The water-from-air device absorbed about 2mL of water per gram of material at 90% relative humidity under laboratory conditions and released nearly all the water within 10 hours under sun exposure. This doesn’t seem like a lot, but it is higher than most other known methods and at less cost.
“In outdoor tests, our device captured 2.5 milliliters of water per gram overnight and released most of it during the day, achieving a daily water collection efficiency of 94%,” says senior author Junfeng Hou from Zhejiang A&F University in China.
“At 30% humidity, our device absorbed water at about 0.6 mL per gram.
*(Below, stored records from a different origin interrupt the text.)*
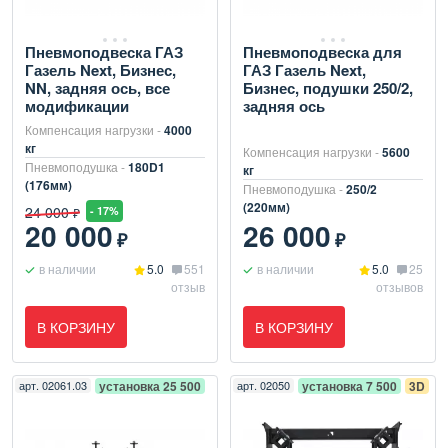
Пневмоподвеска ГАЗ
Пневмоподвеска для
Газель Next, Бизнес,
ГАЗ Газель Next,
NN, задняя ось, все
Бизнес, подушки 250/2,
модификации
задняя ось
Компенсация нагрузки -
4000
кг
Компенсация нагрузки -
5600
Пневмоподушка -
180D1
кг
(176мм)
Пневмоподушка -
250/2
(220мм)
24 000
- 17%
₽
20 000
26 000
₽
₽
в наличии
5.0
551
в наличии
5.0
25
отзыв
отзывов
В КОРЗИНУ
В КОРЗИНУ
арт.
02061.03
установка 25 500
арт.
02050
установка 7 500
3D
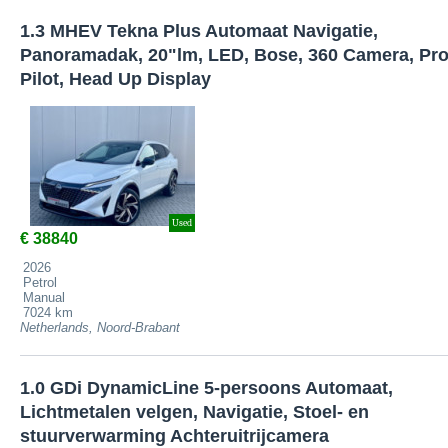
1.3 MHEV Tekna Plus Automaat Navigatie,
Panoramadak, 20"lm, LED, Bose, 360 Camera, Pro
Pilot, Head Up Display
Used
€ 38840
2026
Petrol
Manual
7024 km
Netherlands, Noord-Brabant
1.0 GDi DynamicLine 5-persoons Automaat,
Lichtmetalen velgen, Navigatie, Stoel- en
stuurverwarming Achteruitrijcamera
These results highlight its potential use in off-grid, solar-driven water harvesting systems.”
“The device retained its flexibility and water-absorbing function even after being stored at −20°C for 20 days, demonstrating excellent freeze resistance,” says Hao. “Its moisture absorption–release performance was stable across 10 consecutive cycles, with less than 12% decline in efficiency.”
The current invention is a lab-based prototype.
“The demonstration unit size is 15 cubic millimeters. It would be very easy to prepare a larger unit, or we can use the units to form an array,” Hao says.
“Its ability to harvest potable water from the atmosphere using only sunlight makes it invaluable in disaster-stricken areas where traditional water sources are compromised. The system’s portability and reliance on renewable energy further enhance its applicability in such contexts.”